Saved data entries
>>>>

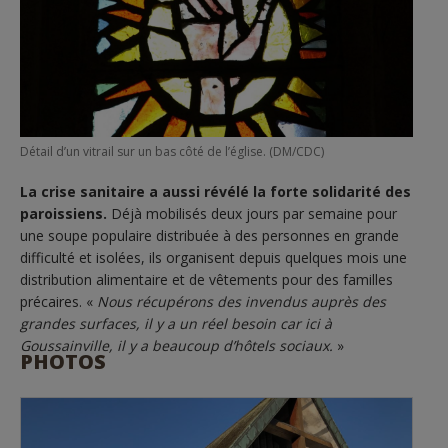
Détail d’un vitrail sur un bas côté de l’église. (DM/CDC)
La crise sanitaire a aussi révélé la forte solidarité des
paroissiens.
Déjà mobilisés deux jours par semaine pour
une soupe populaire distribuée à des personnes en grande
difficulté et isolées, ils organisent depuis quelques mois une
distribution alimentaire et de vêtements pour des familles
précaires. «
Nous récupérons des invendus auprès des
grandes surfaces, il y a un réel besoin car ici à
Goussainville, il y a beaucoup d’hôtels sociaux.
»
PHOTOS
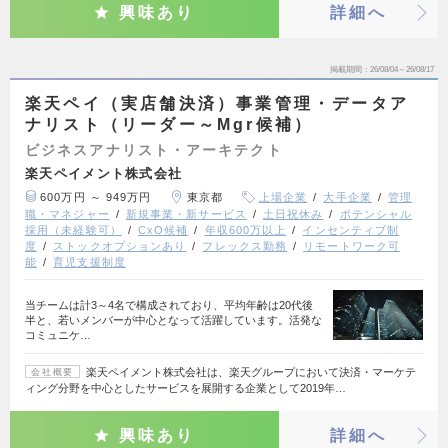
興味あり
詳細へ
掲載期間
26/08/04～26/08/17
楽天ペイ（実店舗決済）事業管理・データア
ナリスト（リーダー～Mgr候補）
ビジネスアナリスト・アーキテクト
楽天ペイメント株式会社
600万円 ～ 949万円
東京都
上場企業
大手企業
管理
職・マネジャー
新規事業・新サービス
土日祝休み
ポテンシャル
採用（未経験可）
CxO候補
年収600万以上
インセンティブ制
度
ストックオプションあり
フレックス勤務
リモートワーク可
能
育児支援制度
当チームは計3～4名で構成されており、平均年齢は20代後
半と、若いメンバーが中心となって活躍しています。活発な
コミュニケ…
楽天ペイメント株式会社は、楽天グループにおいて決済・マーケテ
会社概要
ィング分野を中心としたサービスを展開する企業として2019年…
興味あり
詳細へ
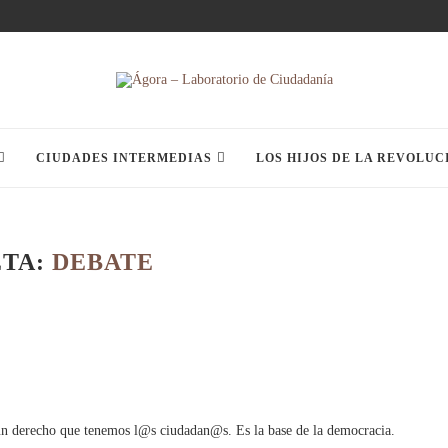
CIUDADES INTERMEDIAS
LOS HIJOS DE LA REVOLUC
ETA:
DEBATE
s un derecho que tenemos l@s ciudadan@s. Es la base de la democracia.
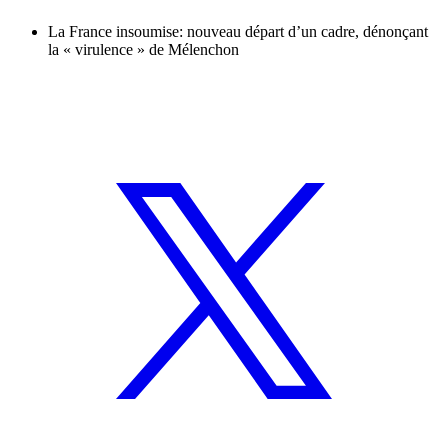
La France insoumise: nouveau départ d’un cadre, dénonçant
la « virulence » de Mélenchon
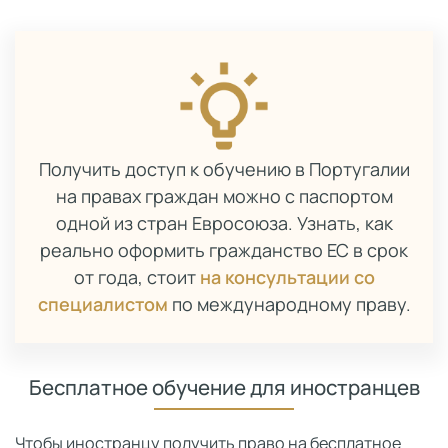
Получить доступ к обучению в Португалии
на правах граждан можно с паспортом
одной из стран Евросоюза. Узнать, как
реально оформить гражданство ЕС в срок
от года, стоит
на консультации со
специалистом
по международному праву.
Бесплатное обучение для иностранцев
Чтобы иностранцу получить право на бесплатное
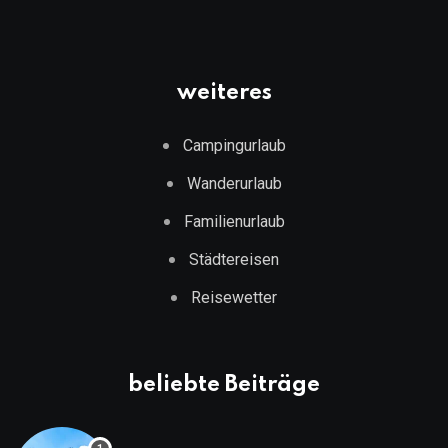
weiteres
Campingurlaub
Wanderurlaub
Familienurlaub
Städtereisen
Reisewetter
beliebte Beiträge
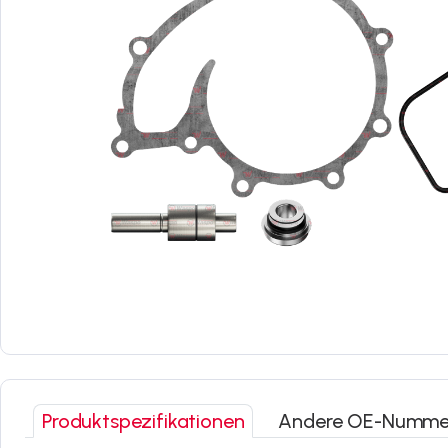
Produktspezifikationen
Andere OE-Numme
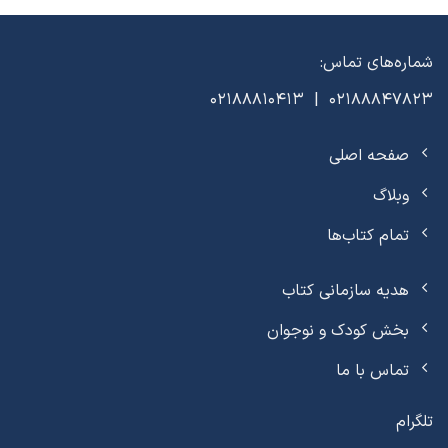
شماره‌های تماس:
02188847823 | 02188810413
صفحه اصلی
وبلاگ
تمام کتاب‌ها
هدیه سازمانی کتاب
بخش کودک و نوجوان
تماس با ما
تلگرام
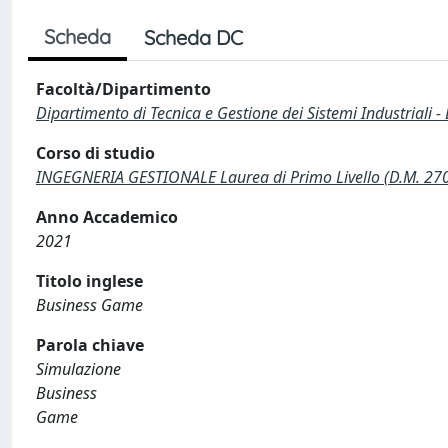
Scheda
Scheda DC
Facoltà/Dipartimento
Dipartimento di Tecnica e Gestione dei Sistemi Industriali -
Corso di studio
INGEGNERIA GESTIONALE Laurea di Primo Livello (D.M. 27
Anno Accademico
2021
Titolo inglese
Business Game
Parola chiave
Simulazione
Business
Game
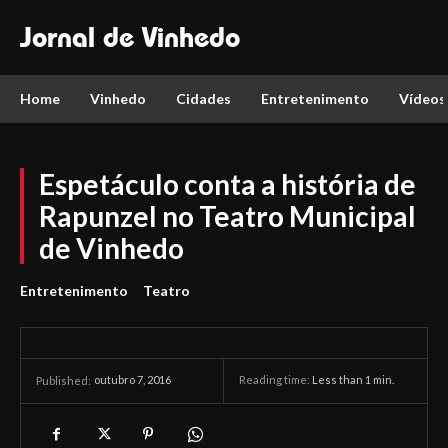
Jornal de Vinhedo
Home
Vinhedo
Cidades
Entretenimento
Vídeos
Espetáculo conta a história de
Rapunzel no Teatro Municipal
de Vinhedo
Entretenimento
Teatro
outubro 7, 2016
Reading time:
Less than 1
min.
Published:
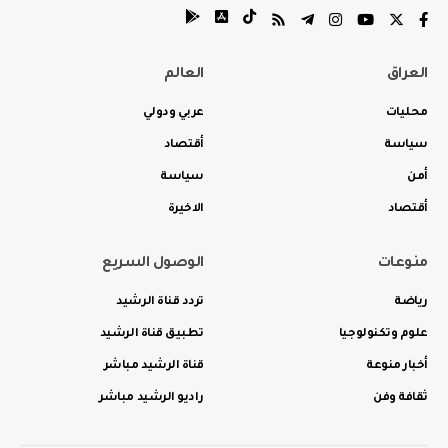
العراق
العالم
محليات
عربي ودولي
سياسة
أقتصاد
أمن
سياسة
أقتصاد
الاخيرة
منوعات
الوصول السريع
رياضة
تردد قناة الرشيد
علوم وتكنولوجيا
تطبيق قناة الرشيد
أخبار منوعة
قناة الرشيد مباشر
ثقافة وفن
راديو الرشيد مباشر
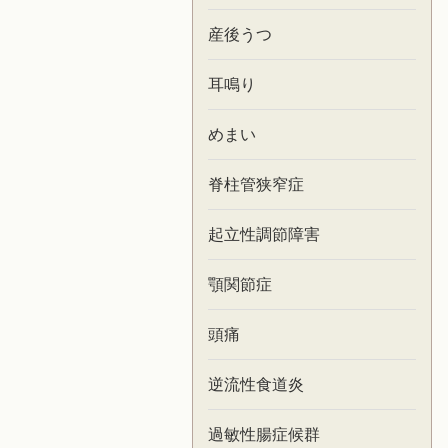
産後うつ
耳鳴り
めまい
脊柱管狭窄症
起立性調節障害
顎関節症
頭痛
逆流性食道炎
過敏性腸症候群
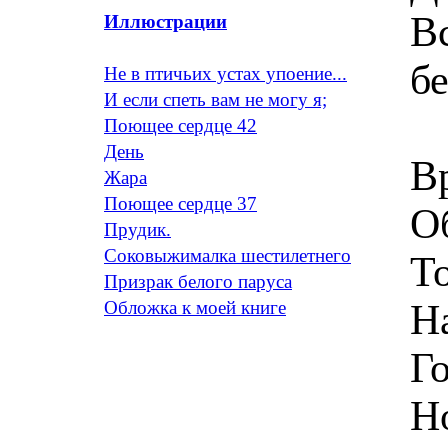
Вс
Иллюстрации
б
Не в птичьих устах упоение...
И если спеть вам не могу я;
Поющее сердце 42
День
В
Жара
Поющее сердце 37
О
Прудик.
Соковыжималка шестилетнего
То
Призрак белого паруса
Н
Обложка к моей книге
Г
Н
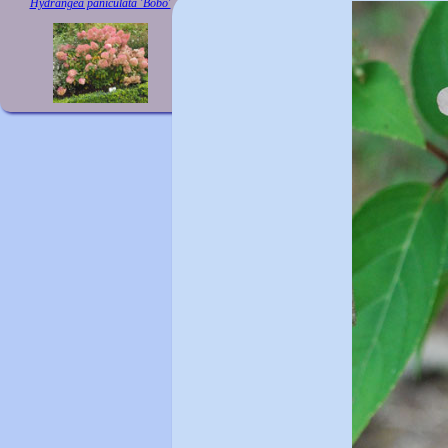
Hydrangea paniculata 'Bobo'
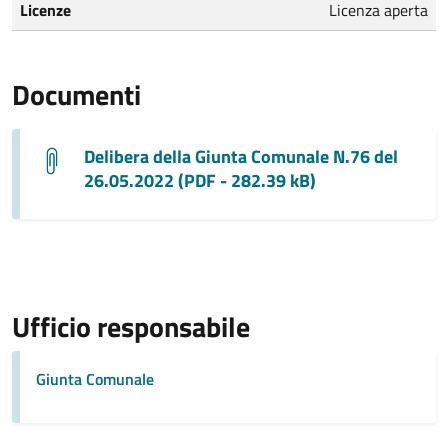
Licenze
Licenza aperta
Documenti
Delibera della Giunta Comunale N.76 del
26.05.2022 (PDF - 282.39 kB)
Ufficio responsabile
Giunta Comunale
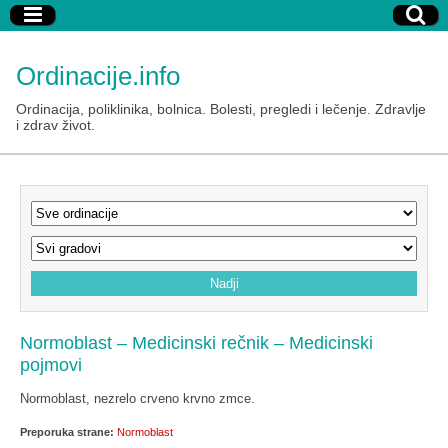
Ordinacije.info
Ordinacija, poliklinika, bolnica. Bolesti, pregledi i lečenje. Zdravlje
i zdrav život.
Normoblast – Medicinski rečnik – Medicinski
pojmovi
Normoblast, nezrelo crveno krvno zmce.
Preporuka strane:
Normoblast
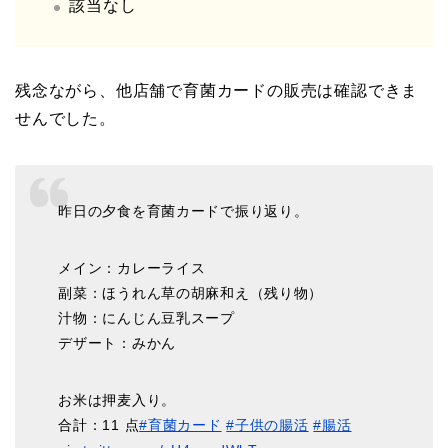
該当なし
残念ながら、他店舗で育菌カードの販売は確認できま
せんでした。
昨日の夕食を育菌カードで振り返り。
メイン：カレーライス
副菜：ほうれん草の胡麻和え（残り物）
汁物：にんじん豆乳スープ
デザート：みかん
お米は押麦入り。
合計：11 点
#育菌カード
#子供の腸活
#腸活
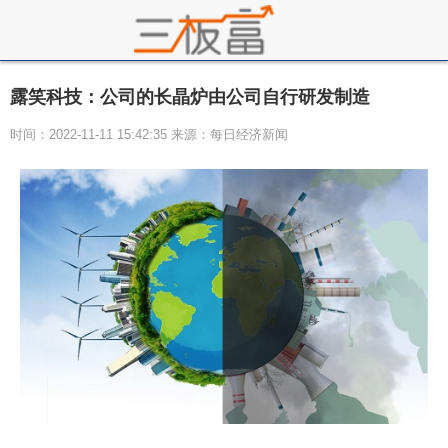
露笑科技：公司的长晶炉由公司自行研发制造
时间：2022-11-11 15:42:35 来源：每日经济新闻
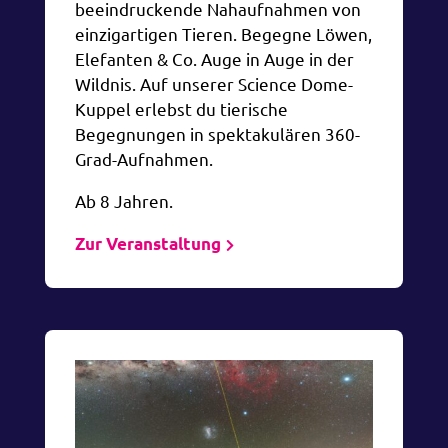
beeindruckende Nahaufnahmen von
einzigartigen Tieren. Begegne Löwen,
Elefanten & Co. Auge in Auge in der
Wildnis. Auf unserer Science Dome-
Kuppel erlebst du tierische
Begegnungen in spektakulären 360-
Grad-Aufnahmen.
Ab 8 Jahren.
Zur Veranstaltung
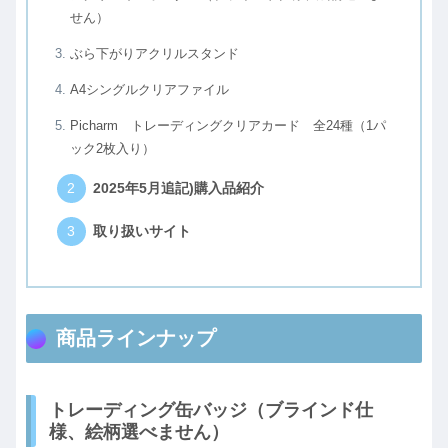
せん）
ぶら下がりアクリルスタンド
A4シングルクリアファイル
Picharm トレーディングクリアカード 全24種（1パ
ック2枚入り）
2025年5月追記)購入品紹介
取り扱いサイト
商品ラインナップ
トレーディング缶バッジ（ブラインド仕
様、絵柄選べません）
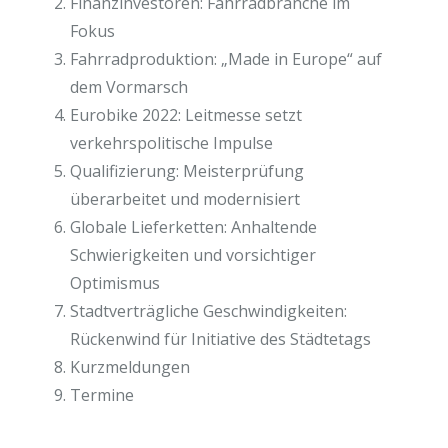
Finanzinvestoren: Fahrradbranche im
Fokus
Fahrradproduktion: „Made in Europe“ auf
dem Vormarsch
Eurobike 2022: Leitmesse setzt
verkehrspolitische Impulse
Qualifizierung: Meisterprüfung
überarbeitet und modernisiert
Globale Lieferketten: Anhaltende
Schwierigkeiten und vorsichtiger
Optimismus
Stadtverträgliche Geschwindigkeiten:
Rückenwind für Initiative des Städtetags
Kurzmeldungen
Termine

<<<<

EXERCISE OBJECTIVE: In the records above, find the lines holding "قناة". Copy each one.

EXERCISE ANSWER:
تردد قناة الرشيد
تطبيق قناة الرشيد
قناة الرشيد مباشر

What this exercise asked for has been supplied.